DOCUMENT PASSAGE:
2. Experimental techniques

As noted above, among many experimental methods characterizing organophosphonates and their residues formed on different surfaces, FTIR spectroscopy is commonly used.^{11–14,19,21,33} In addition to a conventional transmission geometry, surface-sensitive variants such as ATR⁴ or DRIFTS⁴⁰ and inelastic electron tunneling spectroscopy²² have been used to obtain vibrational spectra in the relevant wavenumber ranges. Here, the data from vibrational spectra in the near IR range reported by different researchers will be considered systematically, focusing, as noted above, on the characteristics of the phosphoryl group present either in the surface residues or the reaction products of the organophosphonates and solids. Both common and distinctive characteristics for the analyzed products formed after either vapor or liquid DMMP and DIMP interacted with different solids will be elucidated.

For liquid organophosphonates interacting with solids, most experiments can be schematically represented by a configuration shown in Fig. 3. Typically, the environment is air^2–6 or argon⁷ at atmospheric or slightly reduced pressure. Different inorganic powders, like halides,¹⁴ iodides¹² or oxides^4,17 are mixed with liquid organophosphonates and then heated in a controlled environment furnace at 2–10 °C min⁻¹,^3–7 typically to a temperature well above the boiling point of the organophosphonates. Most of the liquid evaporates during heating. However, powders recovered after heating contain condensed reaction products on the surface or in the bulk, which are then analyzed using infrared spectroscopy.

Fig. 3 Schematic diagram of experiments for studying liquid organophosphonates.^{4,11,12,14,17}

In some experiments, halides^12,14 and perchlorates¹¹ were dissolved with organophosphorus liquids and reaction products precipitated at higher temperatures. The reaction products are metal ions and phosphorus-bearing complexes that typically have a defined composition. They are distinct from the organophosphonate derivatives bound to surfaces.

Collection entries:
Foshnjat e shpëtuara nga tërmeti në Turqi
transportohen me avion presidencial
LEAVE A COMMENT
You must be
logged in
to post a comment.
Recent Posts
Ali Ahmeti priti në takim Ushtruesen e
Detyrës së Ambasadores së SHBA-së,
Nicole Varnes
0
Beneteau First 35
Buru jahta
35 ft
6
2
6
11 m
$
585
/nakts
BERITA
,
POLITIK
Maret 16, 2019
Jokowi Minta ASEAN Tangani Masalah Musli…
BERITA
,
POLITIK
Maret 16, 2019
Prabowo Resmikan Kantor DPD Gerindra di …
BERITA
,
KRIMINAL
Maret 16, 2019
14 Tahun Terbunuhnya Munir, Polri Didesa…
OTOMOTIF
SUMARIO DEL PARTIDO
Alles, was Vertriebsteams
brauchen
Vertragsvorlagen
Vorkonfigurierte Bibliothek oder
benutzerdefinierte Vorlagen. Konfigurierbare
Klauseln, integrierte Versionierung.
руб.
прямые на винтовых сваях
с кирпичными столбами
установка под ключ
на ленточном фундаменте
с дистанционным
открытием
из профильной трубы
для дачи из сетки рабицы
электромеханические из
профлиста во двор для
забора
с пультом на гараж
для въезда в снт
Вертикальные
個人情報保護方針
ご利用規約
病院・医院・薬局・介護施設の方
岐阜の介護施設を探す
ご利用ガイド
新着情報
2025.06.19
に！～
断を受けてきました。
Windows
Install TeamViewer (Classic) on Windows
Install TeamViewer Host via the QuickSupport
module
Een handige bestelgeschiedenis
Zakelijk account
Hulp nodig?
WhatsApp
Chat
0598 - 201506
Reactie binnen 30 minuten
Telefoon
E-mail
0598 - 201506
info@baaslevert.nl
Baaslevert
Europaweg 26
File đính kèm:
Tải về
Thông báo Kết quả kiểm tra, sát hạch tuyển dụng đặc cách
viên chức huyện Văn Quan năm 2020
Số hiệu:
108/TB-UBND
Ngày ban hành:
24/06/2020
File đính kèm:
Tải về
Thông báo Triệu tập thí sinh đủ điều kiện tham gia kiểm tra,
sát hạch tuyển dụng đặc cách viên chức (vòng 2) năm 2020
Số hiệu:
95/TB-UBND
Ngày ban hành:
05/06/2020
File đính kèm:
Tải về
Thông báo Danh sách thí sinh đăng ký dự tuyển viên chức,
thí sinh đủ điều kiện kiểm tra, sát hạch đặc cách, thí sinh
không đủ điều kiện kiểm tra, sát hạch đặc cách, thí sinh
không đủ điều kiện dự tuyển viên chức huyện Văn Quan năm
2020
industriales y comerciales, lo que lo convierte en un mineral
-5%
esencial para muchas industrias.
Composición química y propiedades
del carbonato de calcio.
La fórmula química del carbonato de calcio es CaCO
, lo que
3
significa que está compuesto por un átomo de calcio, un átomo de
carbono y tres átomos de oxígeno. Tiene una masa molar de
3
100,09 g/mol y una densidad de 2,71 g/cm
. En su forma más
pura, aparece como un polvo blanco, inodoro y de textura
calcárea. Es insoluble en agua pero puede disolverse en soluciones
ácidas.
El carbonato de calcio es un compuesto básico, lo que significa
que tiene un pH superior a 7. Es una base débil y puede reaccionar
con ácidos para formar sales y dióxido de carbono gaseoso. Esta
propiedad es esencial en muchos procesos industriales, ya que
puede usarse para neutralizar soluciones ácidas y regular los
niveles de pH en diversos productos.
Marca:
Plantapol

BRIEF 1: List the techniques that the experimental techniques section names as used alongside conventional transmission geometry to obtain vibrational spectra.
BRIEF 2: Continue the experimental techniques section on organophosphonates from its last sentence.

EXERCISE ANSWER 1: ATR, DRIFTS, inelastic electron tunneling spectroscopy

EXERCISE ANSWER 2:
In one type of experiment exploring vapor phase organophosphonates interacting with inorganic solids, the reactions were carried out at various pressures in a gas cell (Fig. 4a) connected to a high vacuum system (10⁻¹–10⁻⁸ torr).^13,19,21 The organophosphonates were allowed to react with the solids from seconds to hours. Reaction times were assessed by changes in the physical appearance of the powders. The cell could be operated at room temperature, or it could be heated up to 200 °C. The cell was then removed from the vacuum system and inserted in an FTIR spectrometer for analysis. Since exposure of the solids to gaseous phosphonates produced visible color changes, it should be considered that here, too, the reaction products formed the bulk of the recovered material and did not just reside on the surface.

Fig. 4 Schematic diagram of (a) variable temperature infrared cell^13,19,21 (b) flow reactor setup containing powders^8,40,49 for studying vapor phase organophosphonates.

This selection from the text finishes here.